Professor Shilpi Sharma, PhD, from the Indian Institute of Technology, Delhi, has emerged as the food security winner, chosen by the jury for her work in the engineering of the soil microbiome using synthetic microbial communities, called microBIOme-based soil TRANSFORMation (BIOTRANSFORM). Her work will be the first to map the natural suppressive potential of soil across six states of India and to harness this potential by microbiome engineering to facilitate sustainable agriculture in the country and beyond.
Professor Anurag Singh Rathore also from IIT Delhi won the healthcare award. He has established a drug manufacturing facility with continuous processing that incorporates novel methods for real-time process monitoring and control. Rathore aims to reduce the manufacturing cost of biotherapeutics for treating cancer and autoimmune diseases. He said, "The award is for our work on continuous processing for the production of biopharmaceuticals, a project that we have been working on for more than 5 years."

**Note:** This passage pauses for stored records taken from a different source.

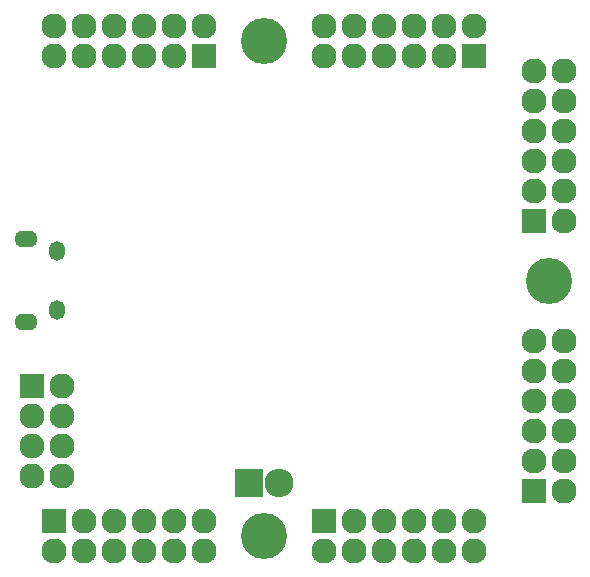
<source format=gbs>
G04 #@! TF.FileFunction,Soldermask,Bot*
%FSLAX46Y46*%
G04 Gerber Fmt 4.6, Leading zero omitted, Abs format (unit mm)*
G04 Created by KiCad (PCBNEW 0.201602101416+6546~42~ubuntu14.04.1-product) date Thu 11 Feb 2016 08:58:18 AM CET*
%MOMM*%
G01*
G04 APERTURE LIST*
%ADD10C,0.100000*%
%ADD11O,1.350000X1.650000*%
%ADD12O,1.950000X1.400000*%
%ADD13R,2.127200X2.127200*%
%ADD14O,2.127200X2.127200*%
%ADD15R,2.432000X2.432000*%
%ADD16O,2.432000X2.432000*%
%ADD17C,3.900000*%
G04 APERTURE END LIST*
D10*
D11*
X104432540Y-121959100D03*
X104432540Y-126959100D03*
D12*
X101732540Y-120959100D03*
X101732540Y-127959100D03*
D13*
X116840000Y-105410000D03*
D14*
X116840000Y-102870000D03*
X114300000Y-105410000D03*
X114300000Y-102870000D03*
X111760000Y-105410000D03*
X111760000Y-102870000D03*
X109220000Y-105410000D03*
X109220000Y-102870000D03*
X106680000Y-105410000D03*
X106680000Y-102870000D03*
X104140000Y-105410000D03*
X104140000Y-102870000D03*
D13*
X139700000Y-105410000D03*
D14*
X139700000Y-102870000D03*
X137160000Y-105410000D03*
X137160000Y-102870000D03*
X134620000Y-105410000D03*
X134620000Y-102870000D03*
X132080000Y-105410000D03*
X132080000Y-102870000D03*
X129540000Y-105410000D03*
X129540000Y-102870000D03*
X127000000Y-105410000D03*
X127000000Y-102870000D03*
D13*
X144780000Y-119380000D03*
D14*
X147320000Y-119380000D03*
X144780000Y-116840000D03*
X147320000Y-116840000D03*
X144780000Y-114300000D03*
X147320000Y-114300000D03*
X144780000Y-111760000D03*
X147320000Y-111760000D03*
X144780000Y-109220000D03*
X147320000Y-109220000D03*
X144780000Y-106680000D03*
X147320000Y-106680000D03*
D13*
X144780000Y-142240000D03*
D14*
X147320000Y-142240000D03*
X144780000Y-139700000D03*
X147320000Y-139700000D03*
X144780000Y-137160000D03*
X147320000Y-137160000D03*
X144780000Y-134620000D03*
X147320000Y-134620000D03*
X144780000Y-132080000D03*
X147320000Y-132080000D03*
X144780000Y-129540000D03*
X147320000Y-129540000D03*
D13*
X127000000Y-144780000D03*
D14*
X127000000Y-147320000D03*
X129540000Y-144780000D03*
X129540000Y-147320000D03*
X132080000Y-144780000D03*
X132080000Y-147320000D03*
X134620000Y-144780000D03*
X134620000Y-147320000D03*
X137160000Y-144780000D03*
X137160000Y-147320000D03*
X139700000Y-144780000D03*
X139700000Y-147320000D03*
D13*
X104140000Y-144780000D03*
D14*
X104140000Y-147320000D03*
X106680000Y-144780000D03*
X106680000Y-147320000D03*
X109220000Y-144780000D03*
X109220000Y-147320000D03*
X111760000Y-144780000D03*
X111760000Y-147320000D03*
X114300000Y-144780000D03*
X114300000Y-147320000D03*
X116840000Y-144780000D03*
X116840000Y-147320000D03*
D13*
X102235000Y-133350000D03*
D14*
X104775000Y-133350000D03*
X102235000Y-135890000D03*
X104775000Y-135890000D03*
X102235000Y-138430000D03*
X104775000Y-138430000D03*
X102235000Y-140970000D03*
X104775000Y-140970000D03*
D15*
X120650000Y-141605000D03*
D16*
X123190000Y-141605000D03*
D17*
X146050000Y-124460000D03*
X121920000Y-146050000D03*
X121920000Y-104140000D03*
M02*

</source>
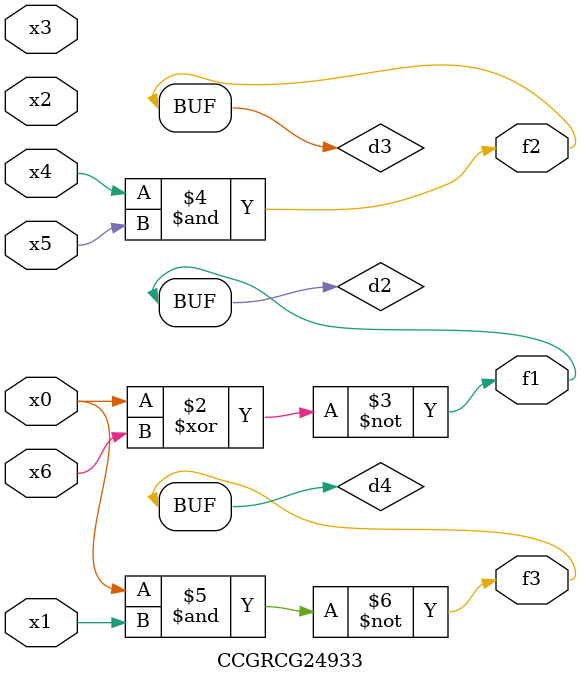
<source format=v>
module CCGRCG24933(
	input x0, x1, x2, x3, x4, x5, x6,
	output f1, f2, f3
);

	wire d1, d2, d3, d4;

	nor (d1, x0);
	xnor (d2, x0, x6);
	and (d3, x4, x5);
	nand (d4, x0, x1);
	assign f1 = d2;
	assign f2 = d3;
	assign f3 = d4;
endmodule

</source>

Professor Purnananda Guptasarma of the Indian Institute of Science Education and Research Mohali bagged the sustainability award for his breakthrough methods to degrade polyethylene terephthalate (PET), a common plastic pollutant, using enzymes. Guptasarma's enzyme-driven strategy uses engineered thermostable enzymes and reactions to demonstrate that solid PET can be broken up into its smallest molecular building blocks with high yield and ultra-high purity to enable PET's degradation and recycling into virgin plastic.
Tata Sons chairman N Chandrasekaran greeted the winners and said, "We are pleased to provide these scientists a global stage to take their technologies from India to the rest of the world." President and chief executive officer of the New York Academy of Sciences, Nicholas Dirks, observed that these scientists are making important contributions to Indian society and the world.